MEMORY VERSE: “The days of our years are threescore years and ten; and if by reason of strength they be fourscore years, yet is their strength labour and sorrow; for it is soon cut off, and we fly away.”- Psalm 90:10

BIBLE PASSAGE: Numbers 8:23-26

INTRODUCTION: According to the common state of life, man has between seventy and eighty years to live on the general average (Psalm 90:10). We can therefore deduce that life is lived in four quarters. Twenty years each. “0 to 20” years is the first quarter (Formative years), “21 to 40” years is the second (Creative years), “41 to 60” is the third (Consolidating years, and “61 to 80” is the fourth (Retirement years). The body also starts to fall apart in the fourth quarter signalling the need to slow down or stop some activities, hence the need for retirement. Retirement, therefore, is the withdrawal from one’s position or occupation or from one’s active working life.
====
▶ Your tasks:
**1.** Answer these questions about the retirement lesson:
(a) Which Bible passage does it list?
(b) What name does it give to the years from 21 to 40?
(c) How does it define retirement?
**2.** Write the next portion of the retirement lesson, starting right after its definition of retirement.

Items from a dataset
====
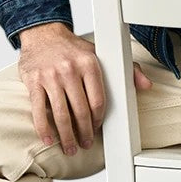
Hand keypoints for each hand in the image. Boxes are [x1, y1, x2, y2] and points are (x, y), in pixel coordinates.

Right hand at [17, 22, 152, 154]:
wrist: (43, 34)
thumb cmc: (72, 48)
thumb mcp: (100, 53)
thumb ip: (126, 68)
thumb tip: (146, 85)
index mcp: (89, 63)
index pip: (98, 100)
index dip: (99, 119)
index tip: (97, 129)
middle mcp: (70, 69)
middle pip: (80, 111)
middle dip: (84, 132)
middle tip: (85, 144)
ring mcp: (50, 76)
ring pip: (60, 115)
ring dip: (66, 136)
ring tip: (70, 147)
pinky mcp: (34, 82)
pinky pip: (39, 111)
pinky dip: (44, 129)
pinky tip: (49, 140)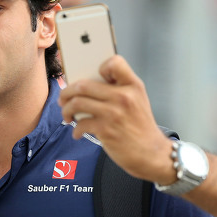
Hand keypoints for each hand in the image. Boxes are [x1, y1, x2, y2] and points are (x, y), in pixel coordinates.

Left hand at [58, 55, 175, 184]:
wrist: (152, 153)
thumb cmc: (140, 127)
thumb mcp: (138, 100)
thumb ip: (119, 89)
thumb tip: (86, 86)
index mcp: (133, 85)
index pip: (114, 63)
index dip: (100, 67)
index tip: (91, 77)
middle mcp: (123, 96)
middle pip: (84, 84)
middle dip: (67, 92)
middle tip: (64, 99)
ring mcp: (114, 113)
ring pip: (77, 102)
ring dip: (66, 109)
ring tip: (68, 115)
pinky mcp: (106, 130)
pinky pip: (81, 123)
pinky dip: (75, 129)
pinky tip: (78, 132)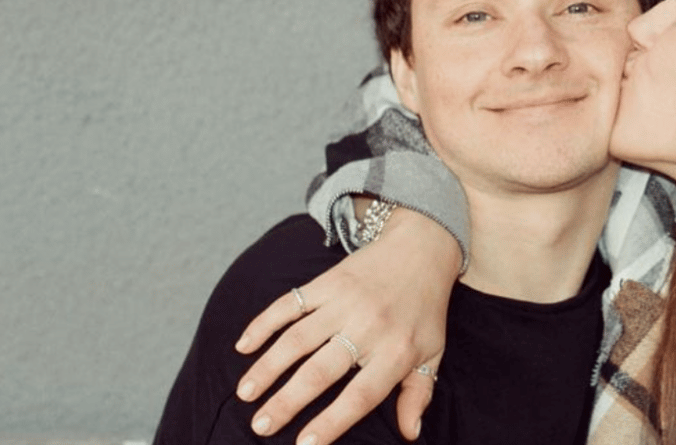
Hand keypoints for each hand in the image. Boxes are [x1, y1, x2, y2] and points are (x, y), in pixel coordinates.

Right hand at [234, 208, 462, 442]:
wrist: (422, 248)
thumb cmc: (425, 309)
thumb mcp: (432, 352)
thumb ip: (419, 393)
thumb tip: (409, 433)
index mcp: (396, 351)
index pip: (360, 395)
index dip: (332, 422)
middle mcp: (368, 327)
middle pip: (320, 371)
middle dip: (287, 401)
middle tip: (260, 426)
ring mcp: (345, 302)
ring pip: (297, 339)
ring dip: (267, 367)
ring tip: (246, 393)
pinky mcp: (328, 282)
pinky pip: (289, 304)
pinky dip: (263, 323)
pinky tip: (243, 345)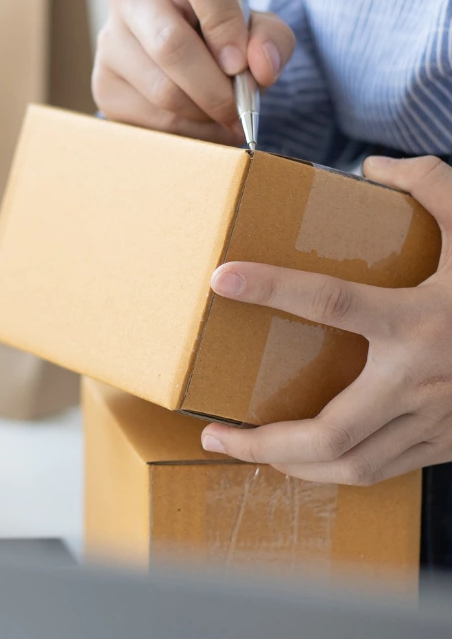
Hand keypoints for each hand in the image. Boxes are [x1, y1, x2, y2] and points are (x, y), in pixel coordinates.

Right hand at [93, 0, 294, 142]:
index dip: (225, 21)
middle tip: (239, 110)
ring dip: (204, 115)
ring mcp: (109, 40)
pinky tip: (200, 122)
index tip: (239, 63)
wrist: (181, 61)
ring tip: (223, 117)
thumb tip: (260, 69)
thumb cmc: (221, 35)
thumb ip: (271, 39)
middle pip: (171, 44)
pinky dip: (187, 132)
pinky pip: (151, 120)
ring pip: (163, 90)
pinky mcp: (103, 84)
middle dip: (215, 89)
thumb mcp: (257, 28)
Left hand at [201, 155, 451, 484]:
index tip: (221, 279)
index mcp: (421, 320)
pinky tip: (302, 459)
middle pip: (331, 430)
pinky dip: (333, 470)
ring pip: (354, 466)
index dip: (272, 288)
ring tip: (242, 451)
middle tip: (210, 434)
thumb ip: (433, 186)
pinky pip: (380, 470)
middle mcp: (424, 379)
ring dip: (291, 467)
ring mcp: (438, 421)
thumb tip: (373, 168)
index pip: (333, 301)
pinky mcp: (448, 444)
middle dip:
====
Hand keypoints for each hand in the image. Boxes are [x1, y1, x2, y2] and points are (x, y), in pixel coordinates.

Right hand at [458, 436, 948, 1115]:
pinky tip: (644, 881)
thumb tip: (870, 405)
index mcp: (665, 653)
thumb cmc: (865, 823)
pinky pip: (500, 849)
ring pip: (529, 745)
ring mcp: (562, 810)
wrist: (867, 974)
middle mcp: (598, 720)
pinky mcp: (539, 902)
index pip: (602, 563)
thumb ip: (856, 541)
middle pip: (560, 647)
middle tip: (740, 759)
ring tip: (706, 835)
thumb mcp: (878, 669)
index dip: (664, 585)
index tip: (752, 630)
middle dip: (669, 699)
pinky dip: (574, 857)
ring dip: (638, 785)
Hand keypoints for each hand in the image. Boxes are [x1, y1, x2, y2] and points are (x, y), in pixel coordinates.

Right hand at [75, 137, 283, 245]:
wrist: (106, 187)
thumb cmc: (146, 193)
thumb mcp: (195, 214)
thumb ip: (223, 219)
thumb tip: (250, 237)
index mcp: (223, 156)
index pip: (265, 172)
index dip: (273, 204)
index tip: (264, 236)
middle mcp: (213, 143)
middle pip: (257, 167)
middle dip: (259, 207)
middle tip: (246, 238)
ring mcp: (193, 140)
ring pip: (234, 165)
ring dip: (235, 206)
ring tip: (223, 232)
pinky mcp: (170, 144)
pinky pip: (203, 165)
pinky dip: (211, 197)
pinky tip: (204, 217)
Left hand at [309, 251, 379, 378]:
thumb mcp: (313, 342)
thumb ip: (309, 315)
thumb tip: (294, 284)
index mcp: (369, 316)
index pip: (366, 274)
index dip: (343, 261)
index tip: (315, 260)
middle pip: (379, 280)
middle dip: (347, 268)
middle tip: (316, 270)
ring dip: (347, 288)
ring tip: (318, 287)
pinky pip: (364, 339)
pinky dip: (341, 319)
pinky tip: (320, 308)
====
▶ Answers to this exercise:
**1.**
(a) Numbers 8:23-26
(b) The Creative years
(c) Retirement is the withdrawal from one's position or occupation or from one's active working life.

**2.**
The phase of Retirement can be more about what is in the next stage for our life. In our 50s and 60s and 70s, we should be fully committed to God’s Kingdom work and be an example of what a Jesus-saturated life looks like. We should be like the Apostle Paul in Phil 3:13-14. We must keep pressing on rather than looking at the past achievements or stages of our life. Our lives are not simply about us. Christians may be free to “retire” from their occupation, but as disciples of Christ we are not ever free to retire from serving God and others.  Retirement may mean a new season of life. We have been created by God for a purpose, our retirement status or age has nothing to do with that purpose.  All our personal and I gifts, whether we have much or little are good gifts from God that can be used in retirement for our joy , the   joy of others, 1 Cor. 12:11; 1 Pet. 4:10-11; 1 Tim. 4:14. There’s much that older Christians can contribute by being an excellent and God’s glory God role models or mentors of godly character. The Bible teaches the intrinsic value and dignity of work Gen. 1:31; John 5:17; Col. 3:23, 2 Thess. 3:12, and that doesn’t apply only to work for a salary but includes work for His Kingdom.
Although there is no biblical principle that a person should retire from their work when they reach a certain age, there is the example of the Levites and their work in the tabernacle. In Numbers 4, the Levite males were numbered for service in the tabernacle from ages 25-50 years old, and after age 50, they were to retire from regular service. They could continue to “assist their brothers” but could not continue to work Num.8:24-26.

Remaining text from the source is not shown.